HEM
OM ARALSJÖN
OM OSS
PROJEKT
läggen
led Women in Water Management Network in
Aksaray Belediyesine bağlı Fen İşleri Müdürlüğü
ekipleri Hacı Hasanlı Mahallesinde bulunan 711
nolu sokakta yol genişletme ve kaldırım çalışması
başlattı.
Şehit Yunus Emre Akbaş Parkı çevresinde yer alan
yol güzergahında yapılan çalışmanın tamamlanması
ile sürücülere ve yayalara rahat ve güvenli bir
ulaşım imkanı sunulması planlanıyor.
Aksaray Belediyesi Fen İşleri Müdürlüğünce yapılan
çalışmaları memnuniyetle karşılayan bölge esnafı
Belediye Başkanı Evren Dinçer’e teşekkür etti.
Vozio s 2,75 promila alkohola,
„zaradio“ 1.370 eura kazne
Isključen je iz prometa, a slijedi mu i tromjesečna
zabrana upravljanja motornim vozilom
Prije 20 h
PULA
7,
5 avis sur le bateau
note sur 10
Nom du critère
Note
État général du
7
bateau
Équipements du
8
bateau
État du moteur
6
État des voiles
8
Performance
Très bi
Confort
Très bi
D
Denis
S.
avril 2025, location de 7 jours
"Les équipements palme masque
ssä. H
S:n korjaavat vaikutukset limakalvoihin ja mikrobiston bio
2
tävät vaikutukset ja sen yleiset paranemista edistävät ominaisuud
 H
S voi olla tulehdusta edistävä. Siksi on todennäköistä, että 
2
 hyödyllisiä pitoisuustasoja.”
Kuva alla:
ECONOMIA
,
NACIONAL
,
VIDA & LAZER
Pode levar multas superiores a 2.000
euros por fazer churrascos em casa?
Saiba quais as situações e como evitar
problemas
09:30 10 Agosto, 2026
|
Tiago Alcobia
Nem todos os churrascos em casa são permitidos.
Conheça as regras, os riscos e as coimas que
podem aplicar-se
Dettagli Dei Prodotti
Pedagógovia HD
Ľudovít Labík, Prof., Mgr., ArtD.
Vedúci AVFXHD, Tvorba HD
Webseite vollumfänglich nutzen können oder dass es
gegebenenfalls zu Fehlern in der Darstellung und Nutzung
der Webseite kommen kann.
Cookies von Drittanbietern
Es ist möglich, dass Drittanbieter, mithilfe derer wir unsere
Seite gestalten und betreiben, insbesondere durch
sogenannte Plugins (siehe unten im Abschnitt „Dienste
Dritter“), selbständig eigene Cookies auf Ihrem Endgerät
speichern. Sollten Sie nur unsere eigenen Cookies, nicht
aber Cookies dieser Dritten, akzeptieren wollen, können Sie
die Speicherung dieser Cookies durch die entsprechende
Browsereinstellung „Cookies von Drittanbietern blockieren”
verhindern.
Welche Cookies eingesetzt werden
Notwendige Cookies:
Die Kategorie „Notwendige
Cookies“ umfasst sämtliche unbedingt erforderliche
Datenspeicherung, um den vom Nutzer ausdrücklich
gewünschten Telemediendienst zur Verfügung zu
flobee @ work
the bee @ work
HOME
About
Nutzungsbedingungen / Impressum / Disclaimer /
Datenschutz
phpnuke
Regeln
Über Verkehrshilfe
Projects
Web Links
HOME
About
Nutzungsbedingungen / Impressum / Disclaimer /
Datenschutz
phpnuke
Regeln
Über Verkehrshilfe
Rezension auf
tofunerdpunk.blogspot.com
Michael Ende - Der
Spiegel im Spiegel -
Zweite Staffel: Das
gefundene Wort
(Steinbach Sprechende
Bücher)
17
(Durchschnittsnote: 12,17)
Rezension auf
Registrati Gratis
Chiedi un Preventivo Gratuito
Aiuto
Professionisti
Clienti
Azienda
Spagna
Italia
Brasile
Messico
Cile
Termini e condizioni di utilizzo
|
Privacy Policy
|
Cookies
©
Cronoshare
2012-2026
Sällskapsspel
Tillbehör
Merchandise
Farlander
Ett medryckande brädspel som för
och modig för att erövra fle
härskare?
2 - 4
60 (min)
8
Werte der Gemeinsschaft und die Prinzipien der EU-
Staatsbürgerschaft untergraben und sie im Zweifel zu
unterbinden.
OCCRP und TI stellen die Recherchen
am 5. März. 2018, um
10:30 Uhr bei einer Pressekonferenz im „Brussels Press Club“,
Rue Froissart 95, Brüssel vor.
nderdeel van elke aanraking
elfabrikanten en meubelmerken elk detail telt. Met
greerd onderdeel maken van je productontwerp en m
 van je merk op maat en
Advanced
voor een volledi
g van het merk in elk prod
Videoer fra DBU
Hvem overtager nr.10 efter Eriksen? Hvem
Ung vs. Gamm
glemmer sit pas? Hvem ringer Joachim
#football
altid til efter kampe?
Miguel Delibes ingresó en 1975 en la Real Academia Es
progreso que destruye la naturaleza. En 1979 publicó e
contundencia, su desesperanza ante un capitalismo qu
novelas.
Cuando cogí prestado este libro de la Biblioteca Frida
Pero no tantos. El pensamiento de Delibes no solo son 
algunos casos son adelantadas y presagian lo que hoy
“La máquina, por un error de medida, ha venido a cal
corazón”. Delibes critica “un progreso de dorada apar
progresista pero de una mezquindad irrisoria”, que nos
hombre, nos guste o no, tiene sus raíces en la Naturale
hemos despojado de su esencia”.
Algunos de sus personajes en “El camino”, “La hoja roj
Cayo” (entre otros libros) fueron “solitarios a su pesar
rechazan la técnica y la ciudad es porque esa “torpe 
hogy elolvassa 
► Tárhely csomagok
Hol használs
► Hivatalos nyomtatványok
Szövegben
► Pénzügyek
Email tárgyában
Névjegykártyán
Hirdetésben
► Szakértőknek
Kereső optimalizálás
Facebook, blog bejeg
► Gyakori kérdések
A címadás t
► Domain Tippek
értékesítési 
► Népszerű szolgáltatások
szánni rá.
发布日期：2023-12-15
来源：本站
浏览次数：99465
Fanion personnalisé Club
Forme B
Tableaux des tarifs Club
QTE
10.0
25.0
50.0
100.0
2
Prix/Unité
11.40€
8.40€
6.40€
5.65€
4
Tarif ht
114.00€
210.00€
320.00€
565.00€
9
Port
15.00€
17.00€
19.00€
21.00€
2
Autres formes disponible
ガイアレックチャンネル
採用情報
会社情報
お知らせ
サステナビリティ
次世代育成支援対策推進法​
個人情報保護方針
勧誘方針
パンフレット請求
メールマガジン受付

+ + +

■ ASSIGNED TASK: Filter the material above down to the lines that hold the word "Drittanbietern".

■ OUTPUT:
Cookies von Drittanbietern
Browsereinstellung „Cookies von Drittanbietern blockieren”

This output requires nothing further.